I guess it's a little silly to ask, but why are you running a chiller in flight? Just modify the current environmental system to cool it. When your flying along at FL 350, it's pretty cold outside!
 
i imagine he's chilling some drinks, ice cream maybe. modifying the ECS would be Very difficult (IMHO) ... adding a dedicated duct for cold air, eccentially around the ECS (to avoid warming it), humidifing (or de-humidifing) it ... compared to a "plug and play" appliciance.

personally, i don't understand the "business case" ... either you want chilled drinks or you don't, the operator is paying to be able to deliver a service. now it's different if you're comparing two different means of delivering the same function, eg one is "plug and play" and consumes electricity (= fuel) and the other isn't (uses external cold air); or two appliances that consume electricity but one is more expensive and more efficient ... and i think your calcs are showing that running costs are way more significant than initial capital costs.

Quando Omni Flunkus Moritati
 
"because my chiller consume 1000 kg/year which means the plane carries at every moment 500 kg multiplied by 100 USD/kg/year, 50 k$!"

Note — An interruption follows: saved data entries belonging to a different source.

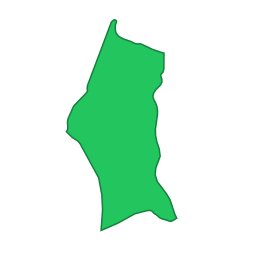 the border of Ntcheu, rotated 188°
{"feature_id": "MWI-1912", "entity_name": "Ntcheu", "entity_type": "District", "adm_level": 1, "iso_a3": "MWI", "parent_name": "Malawi", "parent_adm1": "", "projection": "orthographic", "projection_center": [34.67, -14.815], "detail": "fine", "context": "isolated", "style": "filled", "palette": "green", "viewbox_px": 256, "rotation_deg": 188, "n_neighbors": 0, "source": "natural_earth", "source_scale": "10m", "svg_char_len": 1187}
<svg xmlns="http://www.w3.org/2000/svg" viewBox="0 0 256 256"><g transform="rotate(188 128 128)"><path d="M102.8,207.2L100.7,191.5L101.2,188.0L103.0,185.7L102.5,183.4L101.2,180.8L100.8,177.9L101.9,175.0L106.0,169.4L107.4,166.3L107.8,162.9L106.4,159.8L104.2,156.7L102.4,153.4L101.2,149.3L100.7,145.8L100.7,130.7L99.6,124.2L97.4,118.1L94.1,111.5L92.2,104.5L94.9,92.2L94.6,85.4L91.4,78.8L81.0,68.5L76.4,62.8L69.8,49.4L67.2,45.5L69.6,43.5L71.8,41.8L72.7,41.6L73.8,41.5L78.5,42.4L81.5,42.7L83.2,43.2L84.6,43.8L85.8,44.7L87.2,45.6L90.5,47.2L92.8,49.2L94.9,49.4L98.0,48.7L109.3,44.0L124.3,32.7L140.4,22.8L141.8,43.6L144.6,58.1L150.1,74.6L173.2,105.7L175.8,108.1L181.8,110.8L188.5,115.8L187.5,118.4L187.9,121.4L188.7,124.8L188.8,126.8L188.5,129.5L185.1,141.3L184.2,143.1L174.0,157.1L173.5,158.5L173.3,159.5L173.9,161.3L174.0,162.8L174.0,164.6L159.2,230.6L156.9,233.2L156.0,233.2L154.7,232.9L154.3,232.2L154.2,231.2L154.7,229.0L154.8,227.9L154.6,225.8L154.2,223.5L153.2,220.7L151.6,219.0L150.0,217.5L147.6,216.5L144.6,215.5L136.8,214.0L134.0,213.0L132.4,212.6L130.9,212.5L127.6,213.1L126.7,213.0L114.9,209.3L105.6,207.5L102.8,207.2Z" fill="#22c55e" stroke="#15803d" stroke-width="1.5"/></g></svg>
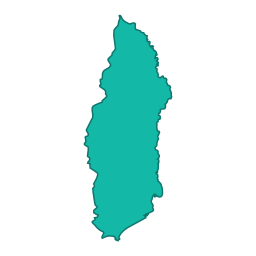 Aiguá, Maldonado, Uruguay
{"feature_id": "84410073B87742847582616", "entity_name": "Aiguá", "entity_type": "district", "adm_level": 2, "iso_a3": "URY", "parent_name": "Uruguay", "parent_adm1": "Maldonado", "projection": "orthographic", "projection_center": [-54.554, -34.619], "detail": "fine", "context": "isolated", "style": "filled", "palette": "teal", "viewbox_px": 256, "rotation_deg": 0, "n_neighbors": 0, "source": "geoboundaries", "source_scale": "gbopen_adm2", "svg_char_len": 5795}
<svg xmlns="http://www.w3.org/2000/svg" viewBox="0 0 256 256"><path d="M99.8,85.2L99.8,86.5L104.4,89.7L105.4,90.7L105.7,92.9L105.6,94.2L106.4,94.9L106.7,96.0L106.3,97.1L102.2,100.7L102.2,102.2L99.3,103.2L95.6,104.8L93.3,106.1L92.4,107.3L92.1,109.7L92.8,115.0L92.6,118.0L91.7,119.3L86.4,129.9L86.6,131.0L87.6,132.4L88.3,134.1L88.1,135.5L87.4,136.2L86.1,136.4L85.2,137.1L85.7,139.7L85.7,142.2L84.6,143.2L84.3,144.2L85.3,145.3L87.6,146.6L88.3,147.5L88.2,150.5L87.5,156.3L89.3,157.6L89.7,158.6L89.6,159.8L89.1,160.9L88.1,161.8L87.7,163.2L88.7,163.5L89.9,163.5L90.1,168.0L94.3,170.7L97.6,173.2L97.7,175.0L96.9,177.6L95.7,180.1L93.7,183.8L94.4,185.9L94.1,187.1L92.8,188.3L93.2,192.6L94.6,202.1L95.2,204.9L97.1,206.9L97.1,207.5L93.8,210.3L93.8,212.8L95.3,213.7L96.6,214.6L97.7,214.8L98.3,215.2L97.8,216.2L97.0,217.4L94.5,217.7L94.7,218.2L95.2,218.8L95.0,219.8L92.6,221.3L92.1,222.0L92.9,223.3L94.6,224.8L96.7,227.3L98.7,229.2L100.3,230.4L102.8,231.6L103.5,232.1L103.8,233.1L102.7,235.2L101.9,237.2L102.3,238.2L106.0,236.6L107.4,236.2L109.4,235.9L112.7,236.1L113.9,236.4L114.2,236.8L114.5,236.8L115.1,237.2L115.2,237.6L115.5,237.8L115.6,238.1L115.6,238.4L115.3,238.5L115.4,238.8L115.2,239.0L115.3,239.5L115.9,239.7L116.1,240.0L116.4,240.0L116.8,240.4L118.1,240.6L118.1,240.2L118.4,239.8L118.8,239.6L119.5,239.8L119.2,239.6L119.0,239.2L119.6,239.2L119.7,238.9L119.3,238.7L119.1,238.3L119.0,237.4L119.0,237.0L119.7,235.3L121.1,233.2L123.1,231.1L125.3,229.2L128.0,227.4L145.8,217.7L145.4,217.1L145.4,216.7L145.2,216.3L144.3,215.5L144.8,215.4L145.3,214.6L146.7,213.7L147.4,213.6L147.5,213.7L147.5,214.1L146.8,214.6L146.3,215.5L146.7,215.9L147.1,215.5L148.2,214.2L148.4,213.5L149.1,212.9L152.6,211.2L153.3,210.6L153.4,209.7L153.3,209.1L152.7,207.9L152.7,207.2L153.1,205.7L152.7,204.5L151.5,202.7L151.2,201.5L151.2,200.7L151.9,199.7L152.3,197.5L152.7,196.7L153.0,195.9L154.2,194.3L154.6,193.5L154.1,195.2L154.2,196.1L154.6,196.8L155.8,196.5L156.0,195.9L155.9,195.0L156.5,195.3L157.1,196.1L158.6,196.8L159.6,197.0L161.0,196.6L161.8,195.9L162.5,193.7L162.4,189.9L162.1,188.1L161.2,185.0L160.5,183.3L159.6,182.7L159.2,182.0L158.1,181.5L157.9,181.2L158.1,180.5L158.0,179.7L157.9,179.3L157.3,178.7L157.3,178.3L157.4,177.7L157.7,177.4L157.9,176.8L157.7,175.8L157.8,175.2L157.5,174.6L156.6,174.0L156.0,173.1L156.0,172.6L156.3,172.1L156.6,172.0L156.8,172.2L156.7,172.7L157.1,172.7L157.4,172.6L157.6,172.1L157.5,171.8L157.2,171.8L157.1,171.4L157.6,170.6L158.0,169.5L158.3,168.0L158.1,167.4L158.3,166.7L158.2,166.1L158.4,165.8L158.3,165.1L158.4,164.4L157.9,163.4L158.0,162.9L158.3,162.7L158.7,162.7L158.8,161.0L158.7,160.0L157.5,159.2L158.2,158.8L158.9,157.7L159.3,155.6L159.1,155.0L158.8,154.8L157.9,153.2L157.9,152.9L158.1,152.0L158.0,151.2L157.3,150.4L156.5,150.2L155.5,149.4L155.0,148.1L155.0,147.3L155.2,147.1L156.5,146.1L156.7,145.7L156.9,144.5L156.8,143.4L157.0,142.9L157.1,142.1L157.4,140.8L158.4,139.3L158.5,138.8L158.3,138.2L158.1,138.0L157.8,137.4L157.7,136.9L157.7,136.4L158.1,135.6L158.3,135.3L158.5,134.4L158.8,134.2L158.9,133.8L159.1,133.6L159.1,133.2L159.5,132.6L159.5,132.2L159.1,131.4L158.7,131.2L157.9,131.1L157.6,130.9L157.5,130.6L157.2,130.2L157.2,129.6L156.9,128.9L156.8,128.4L156.9,128.1L156.7,127.5L156.8,127.3L156.6,126.8L156.7,126.1L157.0,125.1L156.8,124.5L156.9,124.1L156.6,123.7L156.6,123.0L156.8,122.8L157.0,122.2L158.0,121.8L158.0,121.4L158.2,120.5L158.3,119.8L158.4,119.4L159.6,119.3L160.0,118.8L160.3,118.7L160.1,118.4L160.2,118.0L160.1,117.6L160.3,116.4L159.6,115.7L159.0,115.7L158.5,114.8L158.7,114.0L158.9,113.7L158.8,113.3L159.7,113.1L160.4,111.6L160.5,110.8L160.2,110.2L160.2,109.8L160.7,109.7L161.0,109.2L161.5,109.0L164.3,108.8L164.9,108.5L165.3,107.6L165.6,106.6L165.5,106.1L165.2,105.7L165.3,105.1L165.2,104.8L165.3,104.6L165.2,104.2L166.2,103.6L166.7,102.4L167.3,102.0L167.3,101.4L167.7,100.2L168.4,99.0L169.4,98.6L169.8,98.5L170.3,98.8L171.0,98.7L171.3,97.6L171.7,96.8L171.2,95.2L171.4,93.2L170.8,91.6L170.7,91.0L170.1,90.2L169.9,89.4L169.9,88.5L170.5,87.5L170.5,87.1L169.5,85.6L168.0,85.4L167.6,84.9L167.5,84.2L166.3,82.0L166.8,79.7L166.3,78.7L165.6,78.2L164.9,78.5L163.7,77.7L163.4,77.4L163.3,76.5L163.0,76.1L162.1,76.3L161.6,76.9L160.1,77.7L159.0,77.4L158.0,76.5L158.2,74.7L158.1,74.1L157.6,72.8L156.7,71.6L157.1,69.9L157.1,69.2L156.8,68.7L155.8,68.0L155.5,67.6L155.8,66.6L156.0,66.4L156.6,66.1L158.0,65.7L158.3,65.3L158.2,64.9L157.1,64.7L156.7,64.4L156.8,64.0L157.7,63.7L158.3,63.2L158.4,62.8L158.2,62.3L157.6,62.0L157.4,61.4L156.6,61.3L156.4,60.9L156.5,60.6L157.9,59.7L158.0,59.5L157.8,58.9L157.8,58.5L157.6,58.0L157.1,57.6L156.3,57.7L155.7,58.1L155.3,58.5L155.0,58.5L155.2,57.5L155.2,56.9L155.4,56.3L155.8,55.7L155.6,55.1L155.8,54.5L155.9,54.3L156.3,54.4L156.7,55.1L156.9,55.0L157.0,54.7L156.7,54.5L156.8,54.3L156.7,53.8L156.1,52.1L155.7,51.5L155.0,50.9L154.8,50.5L153.7,50.3L153.5,49.9L153.4,48.9L152.7,47.8L152.0,47.9L152.1,47.3L152.3,47.0L153.1,46.8L153.3,46.4L152.5,45.8L152.1,45.7L150.8,46.4L150.5,46.8L150.2,46.6L150.2,45.7L149.3,44.8L149.1,44.4L149.2,44.0L150.0,43.1L149.8,41.7L149.4,41.4L148.8,41.5L148.3,41.9L148.1,41.8L147.9,41.6L147.2,41.2L147.1,40.8L147.3,40.4L147.1,39.9L147.5,39.7L147.7,39.4L147.5,39.0L146.8,38.7L146.5,38.2L146.9,37.4L147.2,35.8L146.3,35.7L145.5,35.1L144.7,34.7L144.5,34.1L144.0,33.6L143.7,32.8L142.5,32.7L140.9,32.1L140.5,31.0L135.6,29.3L135.1,26.4L135.4,23.9L134.4,23.0L132.5,23.1L130.0,24.0L129.1,23.8L125.8,22.1L123.6,20.6L121.9,18.4L121.3,16.9L120.7,16.0L119.9,15.4L119.3,15.6L119.4,16.5L120.0,18.3L118.9,20.9L118.0,25.5L115.6,28.0L114.1,30.0L113.8,35.5L115.5,48.6L114.1,50.9L112.3,52.9L111.9,55.2L108.1,58.9L108.0,60.2L110.5,64.4L110.7,65.5L110.0,66.1L109.3,67.4L104.9,70.0L103.5,71.2L102.5,73.5L102.4,76.5L102.2,78.9L100.3,79.4L100.2,80.5L100.9,84.1L100.8,85.0L99.8,85.2Z" fill="#14b8a6" stroke="#0f766e" stroke-width="1.5"/></svg>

You have misunderstood. You have to convert your 1000 kg/year to kg/trip (period between refueling). If the plane makes 1000 flights/year then it is 1 kg of fuel used per trip and the annual cost of the fuel used is $50. One extra kilogram is what the plane is carrying at the beginning of the trip, not 500 kg.
 
So for an airliner, say like a 737 that's burning 5500 lbs per hour, you think they would worry about another 2.2 lbs per hour? Your chiller wouldn't use enough fuel that they would worry about it.
 
Thank you rb1957

Indeed I am comparing several solution to cool during fly with the best efficiency according to the mass, the cost and the energy consumption.

Thank you Compositepro

You right the result is very different if I suppose one trip of 2000 hours or 1000 trips of 2 hours. I did it now.

dgapilot

I do not care about what an airliner consume, what I do know is if my solution consume less they will pick it, it is just logical.
For your information, 1kg/h = 2kg/flight (2 hours flight) = 200 USD/flight = 200 000 USD/year = 100 millions USD/year assuming that American Airline has 500 aircraft of this kind.
 
it sounds like you're comparing an expensive more efficient unit with a less efficient cheaper one.

i don't think it's right to cost fuel as payload. i'd cost the chiller's weight as $100/kg/year and add the cost of fuel burnt and of course the cost of investment

Quando Omni Flunkus Moritati
 
"1kg/h = 2kg/flight (2 hours flight) = 200 USD/flight = 200 000 USD/year = 100 millions USD/year assuming that American Airline has 500 aircraft of this kind."

Adgirard, you still have quite got it right. 1 kg/hr for a 2 hr flight is 2 kg at the start of the flight, but only a 1 kg average payload increase for the whole flight. (The 2 kg of fuel at the start is zero at landing). That costs $100/year/aircraft, not per flight.

If you have any sense of reality and money you ought to be able to catch errors that are off by a factor of 2000. Your 100 million dollar cost savings now becomes $50,000.
 
Thank you Compositepro.

You right I corrected it after my message and I founded the same things as you do.
By the way I have actually no sense of reality and money (in this field indeed) I focus more on math and logic, but one of my colleague from sale check me.

Anyway, thank you everybody I think I clarified this for my self and finally come with the right answer. I hope it may help someone else.